Master of Science in Media Solutions and Innovation
Introductory course: Disruption and trends in media enterprise (Digital Media Economics and Behavior), (3 credits)
This course looks at the disruptions and trends in the media that led the industry to this point, including case studies on what is and is not working in media ownership (both within the newsroom and on the business side), new revenue models, and a comparison to other industries that have gone through similar disruptions.
Audience Development and Engagement (3 credits)
This course looks into a publication’s past, current and future audience. This course emphasizes an audience-first strategy for all facets of newsroom production — from story selection to storytelling and distribution. It will also look at new ways to engage the audience and community members.
Emergent Issues in Media Law/Ethics (3 credits)
This course will look at current and emergent legal and ethical concerns publication owners and newsrooms face on a day-to-day basis. From the fight to keep legal advertising to social media issues, challenges to the First Amendment, and new concerns around data privacy impacting local communities, this course will introduce new challenges, and pose solutions, for navigating contemporary media law and ethics in publishing.
News Analytics (3 credits)
Students will go way beyond pageviews and social engagement trends. Analytics now focus on digital conversion tactics, how to get audiences into a subscription funnel, what keeps them on a path toward subscriptions and membership models, and how to make sure they stay there. From ARPU to newsletter conversions, students will learn how to survive in a sea of digital analytics.
Coding for Newsrooms (3 credits)
Community Journalism (3 credits)
Comprehensive study of the community press, including policies, procedures, and issues surrounding the production of smaller newspapers within the context of the community in its social and civic setting.

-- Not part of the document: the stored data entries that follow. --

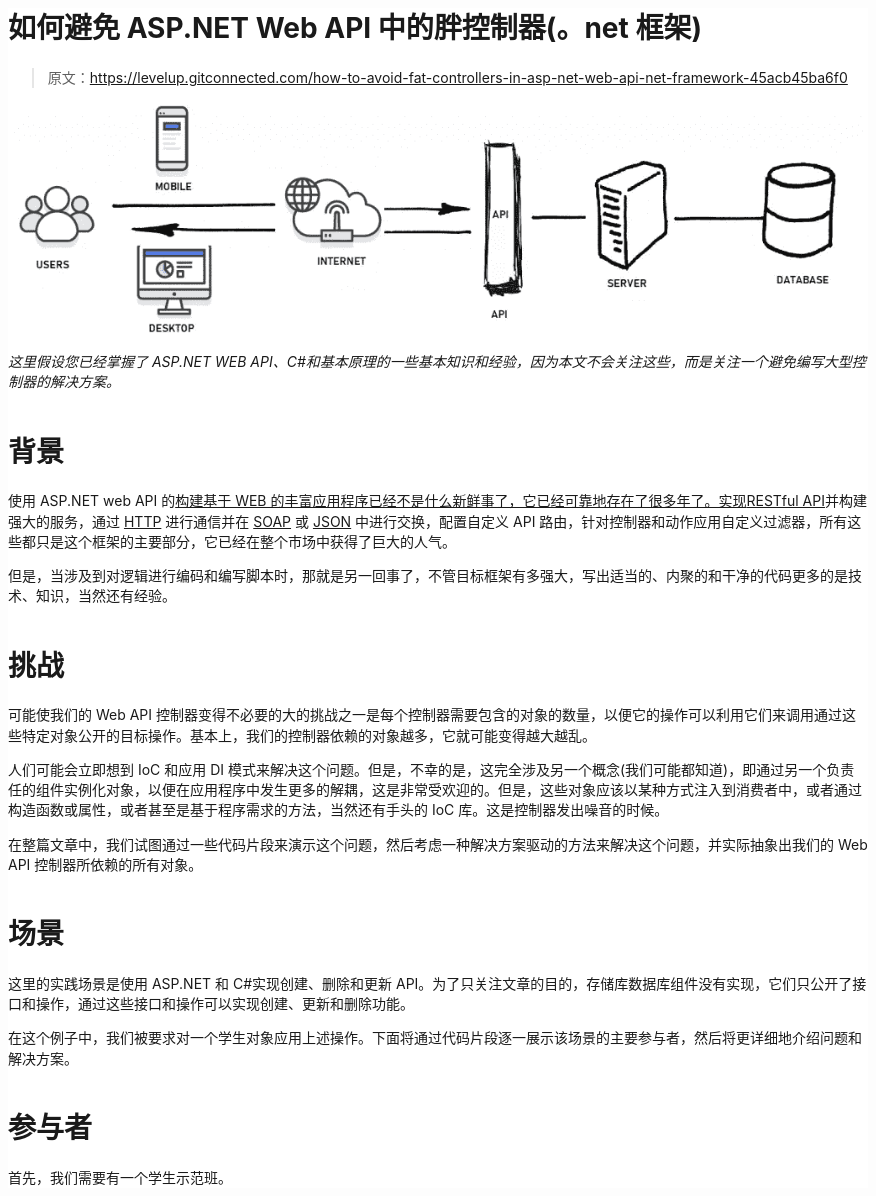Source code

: # 如何避免 ASP.NET Web API 中的胖控制器(。net 框架)

> 原文：<https://levelup.gitconnected.com/how-to-avoid-fat-controllers-in-asp-net-web-api-net-framework-45acb45ba6f0>

![](img/c1ba5340ef319d1f85d912ccd98fa123.png)

*这里假设您已经掌握了 ASP.NET WEB API、C#和基本原理的一些基本知识和经验，因为本文不会关注这些，而是关注一个避免编写大型控制器的解决方案。*

# 背景

使用 ASP.NET web API 的[构建基于 WEB 的丰富应用程序已经不是什么新鲜事了，它已经可靠地存在了很多年了。实现](https://www.asp.net/web-api)[RESTful API](https://restfulapi.net/)并构建强大的服务，通过 [HTTP](https://developer.mozilla.org/en-US/docs/Web/HTTP/Basics_of_HTTP) 进行通信并在 [SOAP](https://en.wikipedia.org/wiki/SOAP) 或 [JSON](https://www.json.org/) 中进行交换，配置自定义 API 路由，针对控制器和动作应用自定义过滤器，所有这些都只是这个框架的主要部分，它已经在整个市场中获得了巨大的人气。

但是，当涉及到对逻辑进行编码和编写脚本时，那就是另一回事了，不管目标框架有多强大，写出适当的、内聚的和干净的代码更多的是技术、知识，当然还有经验。

# 挑战

可能使我们的 Web API 控制器变得不必要的大的挑战之一是每个控制器需要包含的对象的数量，以便它的操作可以利用它们来调用通过这些特定对象公开的目标操作。基本上，我们的控制器依赖的对象越多，它就可能变得越大越乱。

人们可能会立即想到 IoC 和应用 DI 模式来解决这个问题。但是，不幸的是，这完全涉及另一个概念(我们可能都知道)，即通过另一个负责任的组件实例化对象，以便在应用程序中发生更多的解耦，这是非常受欢迎的。但是，这些对象应该以某种方式注入到消费者中，或者通过构造函数或属性，或者甚至是基于程序需求的方法，当然还有手头的 IoC 库。这是控制器发出噪音的时候。

在整篇文章中，我们试图通过一些代码片段来演示这个问题，然后考虑一种解决方案驱动的方法来解决这个问题，并实际抽象出我们的 Web API 控制器所依赖的所有对象。

# 场景

这里的实践场景是使用 ASP.NET 和 C#实现创建、删除和更新 API。为了只关注文章的目的，存储库数据库组件没有实现，它们只公开了接口和操作，通过这些接口和操作可以实现创建、更新和删除功能。

在这个例子中，我们被要求对一个学生对象应用上述操作。下面将通过代码片段逐一展示该场景的主要参与者，然后将更详细地介绍问题和解决方案。

# 参与者

首先，我们需要有一个学生示范班。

Preparatory Research Practicum (4 credits)
Students will begin the process of preparing for their role as publisher by researching new business models and technologies and publications in support of sustainable local media. The focus of this practicum will be on identifying strengths, weaknesses, opportunities, and threats in local news publishing, researching specific newspaper ownership transition opportunities, and conducting an assessment of the potential viability of a targeted publication and its surrounding community.

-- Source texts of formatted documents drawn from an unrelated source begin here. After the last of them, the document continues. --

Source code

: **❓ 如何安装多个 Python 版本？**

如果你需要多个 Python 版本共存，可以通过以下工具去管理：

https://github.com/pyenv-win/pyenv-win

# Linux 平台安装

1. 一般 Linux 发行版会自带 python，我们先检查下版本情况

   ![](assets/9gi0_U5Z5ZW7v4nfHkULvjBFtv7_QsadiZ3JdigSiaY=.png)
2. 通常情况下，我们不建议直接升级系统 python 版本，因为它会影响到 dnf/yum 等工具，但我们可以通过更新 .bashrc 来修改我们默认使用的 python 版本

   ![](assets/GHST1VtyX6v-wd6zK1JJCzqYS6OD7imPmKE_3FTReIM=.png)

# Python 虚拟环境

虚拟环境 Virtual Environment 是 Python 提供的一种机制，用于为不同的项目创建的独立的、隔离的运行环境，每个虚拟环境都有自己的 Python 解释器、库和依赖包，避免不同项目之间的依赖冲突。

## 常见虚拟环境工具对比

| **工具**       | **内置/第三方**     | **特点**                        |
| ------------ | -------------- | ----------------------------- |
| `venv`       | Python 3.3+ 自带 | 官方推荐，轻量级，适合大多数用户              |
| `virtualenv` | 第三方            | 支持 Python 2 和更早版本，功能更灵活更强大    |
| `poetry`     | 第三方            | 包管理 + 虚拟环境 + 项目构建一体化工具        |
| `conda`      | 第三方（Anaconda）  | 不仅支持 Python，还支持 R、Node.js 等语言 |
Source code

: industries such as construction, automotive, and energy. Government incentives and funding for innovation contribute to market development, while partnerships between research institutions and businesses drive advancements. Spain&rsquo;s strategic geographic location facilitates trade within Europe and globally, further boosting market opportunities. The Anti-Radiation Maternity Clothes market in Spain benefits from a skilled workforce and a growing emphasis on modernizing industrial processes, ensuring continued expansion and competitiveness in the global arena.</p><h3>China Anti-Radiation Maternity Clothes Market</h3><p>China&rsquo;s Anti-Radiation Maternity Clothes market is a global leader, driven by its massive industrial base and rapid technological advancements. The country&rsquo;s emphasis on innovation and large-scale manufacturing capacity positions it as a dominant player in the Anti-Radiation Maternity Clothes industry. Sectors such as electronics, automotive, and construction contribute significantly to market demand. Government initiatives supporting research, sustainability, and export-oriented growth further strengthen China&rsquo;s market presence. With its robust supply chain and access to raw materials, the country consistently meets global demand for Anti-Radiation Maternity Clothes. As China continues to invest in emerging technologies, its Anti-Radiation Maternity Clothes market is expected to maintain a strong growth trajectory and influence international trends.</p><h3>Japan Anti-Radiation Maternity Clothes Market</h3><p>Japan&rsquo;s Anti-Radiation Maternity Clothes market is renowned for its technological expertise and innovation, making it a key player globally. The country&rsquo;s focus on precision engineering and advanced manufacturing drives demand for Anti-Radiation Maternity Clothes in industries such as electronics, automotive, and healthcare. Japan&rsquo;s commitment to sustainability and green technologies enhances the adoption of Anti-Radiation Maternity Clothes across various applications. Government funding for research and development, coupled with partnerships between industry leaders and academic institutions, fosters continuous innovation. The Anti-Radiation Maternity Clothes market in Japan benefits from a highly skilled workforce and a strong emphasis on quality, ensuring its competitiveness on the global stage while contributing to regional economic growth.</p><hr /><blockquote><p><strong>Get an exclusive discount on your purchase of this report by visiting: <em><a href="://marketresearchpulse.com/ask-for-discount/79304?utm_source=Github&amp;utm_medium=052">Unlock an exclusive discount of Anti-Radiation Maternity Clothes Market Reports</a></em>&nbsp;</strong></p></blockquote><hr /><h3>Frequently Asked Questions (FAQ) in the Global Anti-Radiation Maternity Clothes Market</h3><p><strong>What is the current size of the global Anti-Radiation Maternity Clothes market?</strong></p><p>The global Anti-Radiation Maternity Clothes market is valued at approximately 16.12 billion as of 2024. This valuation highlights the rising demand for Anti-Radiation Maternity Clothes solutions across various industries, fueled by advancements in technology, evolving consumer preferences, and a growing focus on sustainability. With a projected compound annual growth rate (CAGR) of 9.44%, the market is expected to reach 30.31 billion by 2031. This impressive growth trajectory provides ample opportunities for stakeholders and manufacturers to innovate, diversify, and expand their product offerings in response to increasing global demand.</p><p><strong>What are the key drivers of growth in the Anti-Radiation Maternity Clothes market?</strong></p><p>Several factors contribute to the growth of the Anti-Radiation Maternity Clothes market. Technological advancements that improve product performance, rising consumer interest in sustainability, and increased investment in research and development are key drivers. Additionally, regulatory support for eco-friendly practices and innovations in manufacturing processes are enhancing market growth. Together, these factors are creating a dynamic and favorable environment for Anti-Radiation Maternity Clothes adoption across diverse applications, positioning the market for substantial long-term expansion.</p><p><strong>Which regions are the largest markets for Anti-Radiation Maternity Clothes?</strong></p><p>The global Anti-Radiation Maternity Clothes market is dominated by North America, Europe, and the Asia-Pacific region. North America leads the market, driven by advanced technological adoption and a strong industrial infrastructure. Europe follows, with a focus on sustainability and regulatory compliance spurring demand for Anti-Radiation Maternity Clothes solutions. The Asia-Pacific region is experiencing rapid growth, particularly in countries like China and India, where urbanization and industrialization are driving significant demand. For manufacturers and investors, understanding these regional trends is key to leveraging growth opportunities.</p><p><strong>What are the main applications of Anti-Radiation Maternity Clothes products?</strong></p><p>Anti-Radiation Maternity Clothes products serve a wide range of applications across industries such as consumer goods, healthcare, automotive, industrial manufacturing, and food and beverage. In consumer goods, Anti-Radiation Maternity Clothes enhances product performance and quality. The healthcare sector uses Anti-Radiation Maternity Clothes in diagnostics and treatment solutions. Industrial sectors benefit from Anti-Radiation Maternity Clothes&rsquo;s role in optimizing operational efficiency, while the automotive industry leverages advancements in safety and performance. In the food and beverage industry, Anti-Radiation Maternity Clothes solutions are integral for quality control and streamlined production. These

Independent Study (2 1-credit courses)
These hands-on, immersive training events will provide students access to business and media industry leaders from across the country, and provide sessions designed to capture current best practices in a rapidly-evolving industry. Networking with industry leaders and on-site coaches will help provide personalized advice on everything from subscription models to audience engagement and acquisition methods. Not only will they learn from some of the best minds in the industry, but also will connect with the rest of their NewStart cohort and share valuable information they can apply to their own future publications via the Preparatory Research Practicum and Capstone.
The capstone is taken by itself, counts as six credits, and builds upon the work done in the Preparatory Research Practicum. The capstone focuses on immersion, research and creation of a business plan for the role of Publisher/Editor of a real-world media publication. Students will work with a team of coaches, mentors and experts to develop and test ideas for their own publication. While individualized research and business plans are necessary for the eventual purchase of publications, the course emphasizes collaboration among all students with a variety of skills and experiences to create new models and pathways to success.